Existentialism’s Sawed Off Branch

I can understand why existentialism was popular at one point in time, and I can understand how it continues to have a grasp in culture today. It gives people the feeling of meaning in a meaningless universe, and it helps people act courageously and feel heroic and tough without having to actually make sense of the world.

I just can’t get into it though. Like I said yesterday, it—at least the atheistic brand peddled by Sartre and others (come to think of it, the theistic brand is pretty funky too)–presents a very conflicted view of the world. Sartre rejected essences. To him, existence precedes essence. There is no “what it means to be human” to Sartre, and there are no universals—just particulars. No “human nature,” just “men.”

He rails against “what-it-is-to-be-ness,” but then turns right back around and starts pontificating on…guess what…human nature. Humans are subjects, he thought, subjects with free wills. I know Sartre wouldn’t call that a universal, but it sounds to me like he held that subjectivity is a characteristic all humans possess. If that’s not nature-talk, I don’t know what is. This is beginning to sound like the vegetarian who ordered Inn and Out.

Existentialism fares no different in the area of morality. Sartre was a well known political activist and moral advocate: he acted as if humans actually have obligations to do certain good things in the world. His atheism, though, completely truncates all that. Not that he, as an atheist, couldn’t behave in ways we’d call moral…it’s that moral terms and things like obligation are meaningless in an atheistic universe.

Sartre readily admitted that the world lacked any universal meaning. He called man a “useless passion.” Yet, he acted *as if* his actions had incredible meaning, and acted and spoke *as if* his fellow humans should act in similar ways too. If the universe has no actual meaning to it, though, how does it acquire meaning just by us acting and speaking *as if*? Sure, such a way of living can help us emotionally get along, but it’s patently irrational. This shows existentialism to be an excercise in chair-stacking on the Titanic.

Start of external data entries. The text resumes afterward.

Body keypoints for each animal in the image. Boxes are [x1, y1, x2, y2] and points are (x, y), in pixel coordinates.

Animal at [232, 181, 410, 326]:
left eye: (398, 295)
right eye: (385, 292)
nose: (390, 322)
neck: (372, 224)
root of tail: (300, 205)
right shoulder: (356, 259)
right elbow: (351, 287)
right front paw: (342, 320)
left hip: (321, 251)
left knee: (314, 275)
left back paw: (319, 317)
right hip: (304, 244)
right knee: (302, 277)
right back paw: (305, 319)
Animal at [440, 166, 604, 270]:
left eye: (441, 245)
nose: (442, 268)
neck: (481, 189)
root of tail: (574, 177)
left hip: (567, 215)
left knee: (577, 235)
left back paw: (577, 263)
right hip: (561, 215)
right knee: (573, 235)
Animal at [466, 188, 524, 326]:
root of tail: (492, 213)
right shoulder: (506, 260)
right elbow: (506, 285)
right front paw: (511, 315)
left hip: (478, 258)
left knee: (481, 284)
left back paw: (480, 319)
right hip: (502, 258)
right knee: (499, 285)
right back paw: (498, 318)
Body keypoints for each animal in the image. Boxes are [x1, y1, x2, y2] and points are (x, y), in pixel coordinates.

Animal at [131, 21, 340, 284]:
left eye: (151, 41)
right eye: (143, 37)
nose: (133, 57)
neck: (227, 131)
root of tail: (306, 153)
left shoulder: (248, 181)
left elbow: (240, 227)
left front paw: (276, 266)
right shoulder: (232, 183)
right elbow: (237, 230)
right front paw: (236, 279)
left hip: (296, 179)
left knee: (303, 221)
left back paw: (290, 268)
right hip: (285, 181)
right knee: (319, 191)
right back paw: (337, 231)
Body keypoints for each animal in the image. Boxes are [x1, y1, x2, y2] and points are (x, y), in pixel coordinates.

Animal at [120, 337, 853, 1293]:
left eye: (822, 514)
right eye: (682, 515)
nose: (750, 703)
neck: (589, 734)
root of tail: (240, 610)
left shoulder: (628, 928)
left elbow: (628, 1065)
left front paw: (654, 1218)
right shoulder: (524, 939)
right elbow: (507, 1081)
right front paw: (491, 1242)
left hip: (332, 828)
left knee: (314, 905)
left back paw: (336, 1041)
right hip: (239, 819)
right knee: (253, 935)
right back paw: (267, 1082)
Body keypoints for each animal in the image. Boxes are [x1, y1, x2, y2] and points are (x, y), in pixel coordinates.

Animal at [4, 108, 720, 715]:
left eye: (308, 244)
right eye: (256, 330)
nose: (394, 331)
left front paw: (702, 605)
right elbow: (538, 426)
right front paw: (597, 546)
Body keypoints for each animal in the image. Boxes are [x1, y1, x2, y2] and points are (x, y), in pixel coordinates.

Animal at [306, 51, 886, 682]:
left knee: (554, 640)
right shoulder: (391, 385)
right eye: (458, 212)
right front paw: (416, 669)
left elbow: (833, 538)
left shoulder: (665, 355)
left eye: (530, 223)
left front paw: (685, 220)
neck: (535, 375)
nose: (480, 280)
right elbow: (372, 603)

My point is that even Sartre could not live out the core base of existentialism. Actually living like the world was absurd and meaningless would lead to despair, so even Sartre, through his political activism, had to make an irrational leap of faith and act *as if* the world had meaning.

For me, all that’s for the birds. A worldview–like theism–that makes sense of things like morality and obligation without the irrational leap is much preferred.